Supplied data
•••

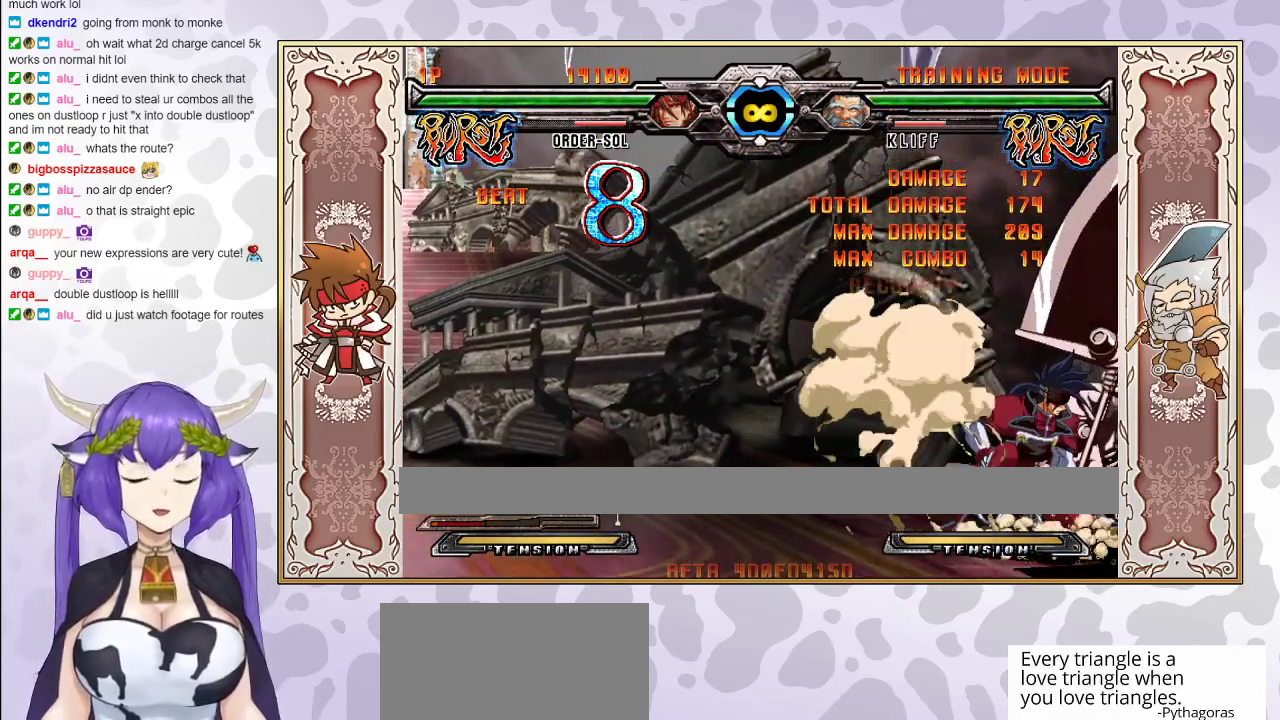
{"buttons": ["R2"], "events": [[383, "R2", "down"]]}
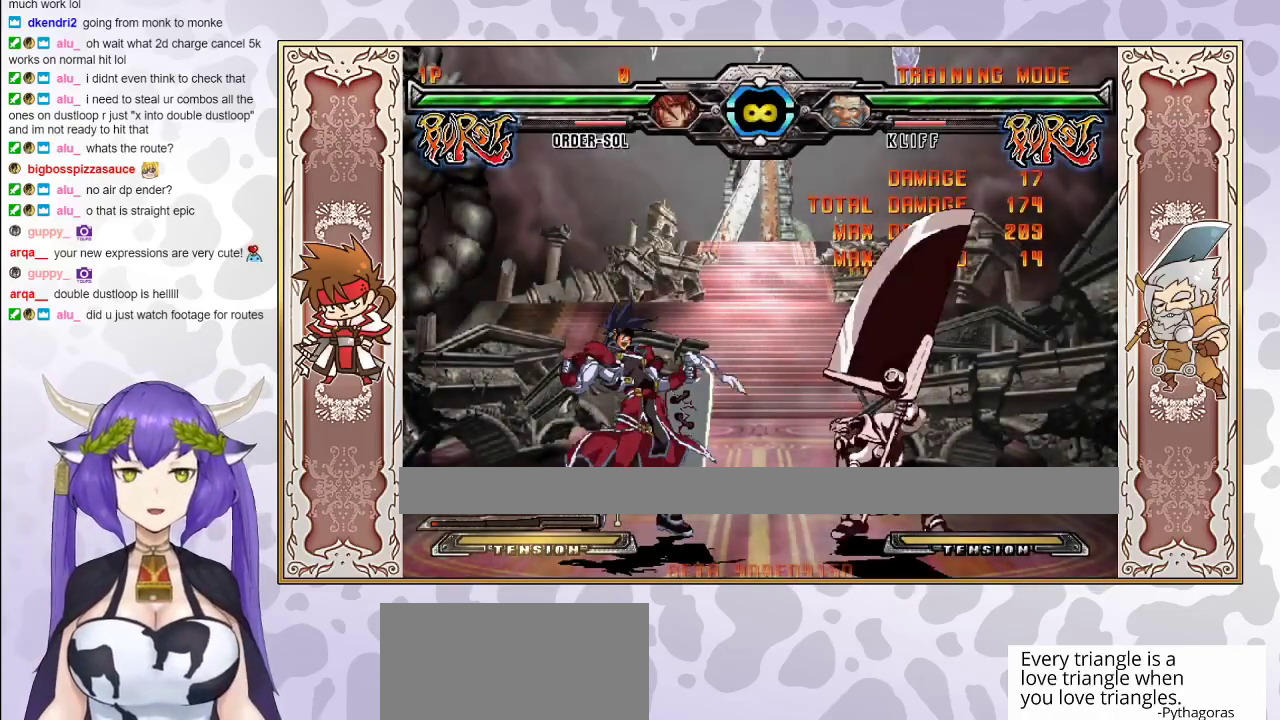
{"buttons": ["R2"], "events": []}
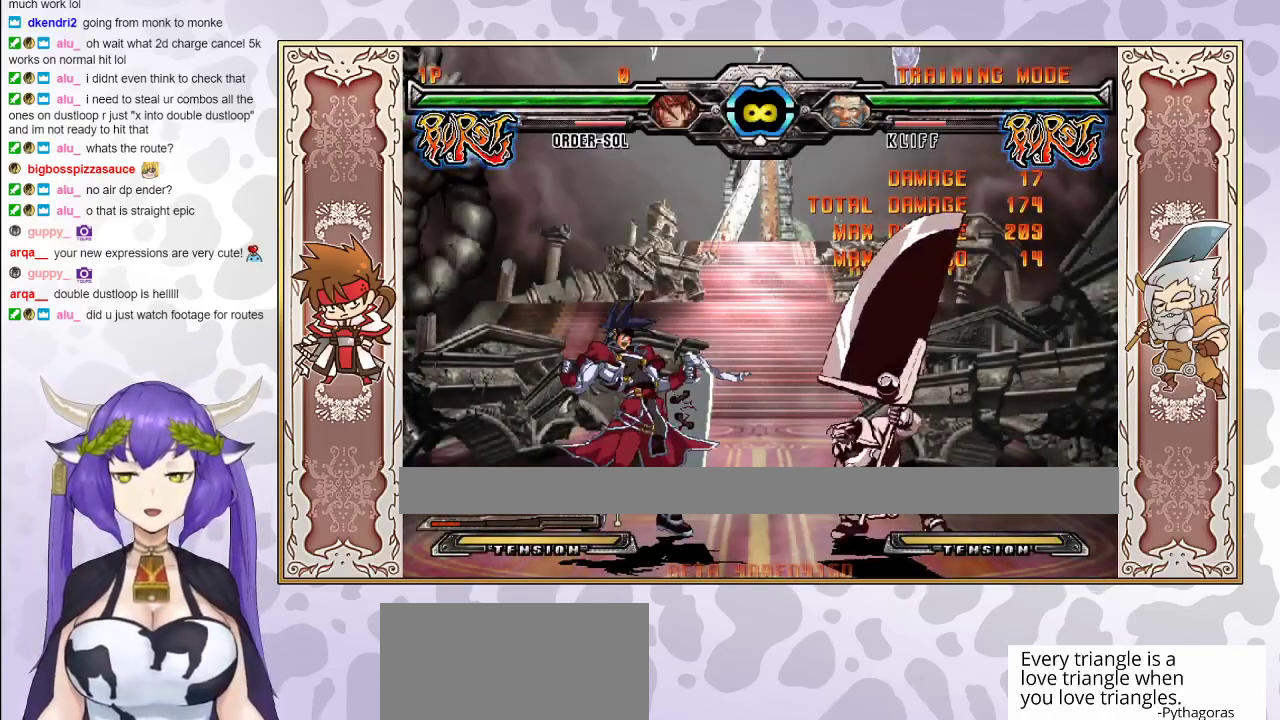
{"buttons": ["R2"], "events": []}
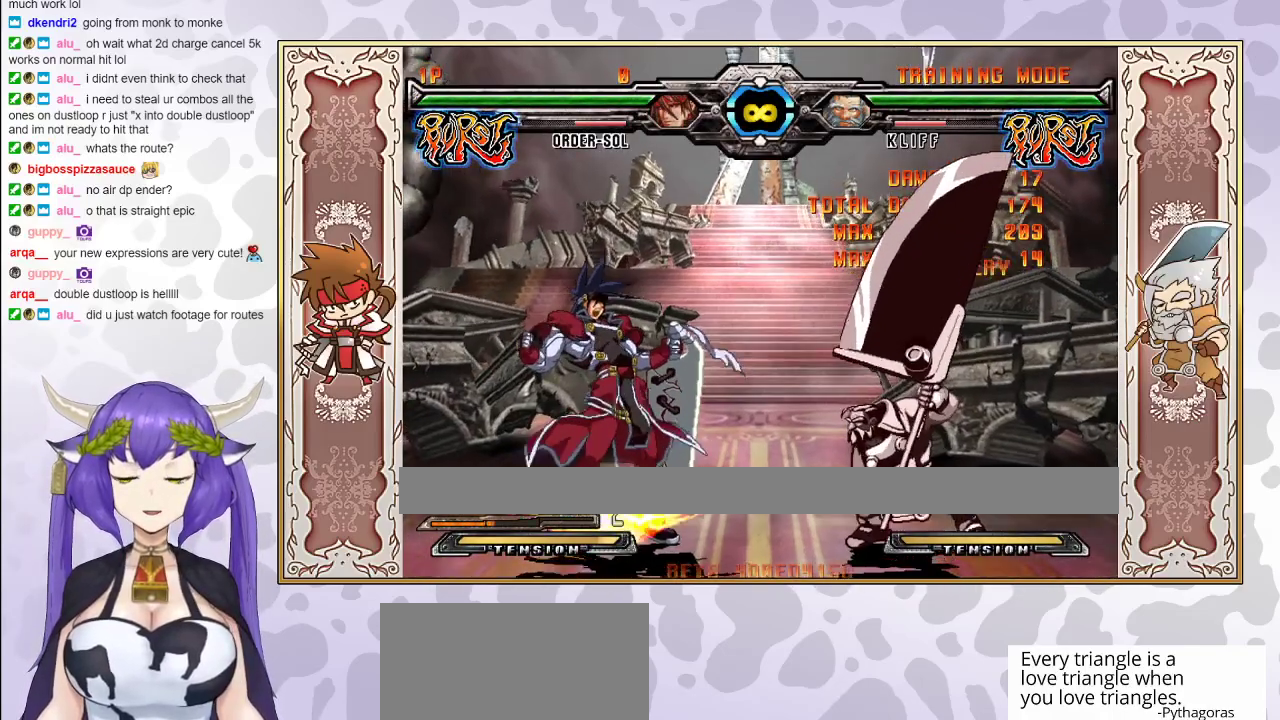
{"buttons": [], "events": [[467, "R2", "up"]]}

•••

From the data above, write out everything exactly except the pictures.

{"buttons": ["R2"], "events": [[383, "R2", "down"]]}
{"buttons": ["R2"], "events": []}
{"buttons": ["R2"], "events": []}
{"buttons": [], "events": [[467, "R2", "up"]]}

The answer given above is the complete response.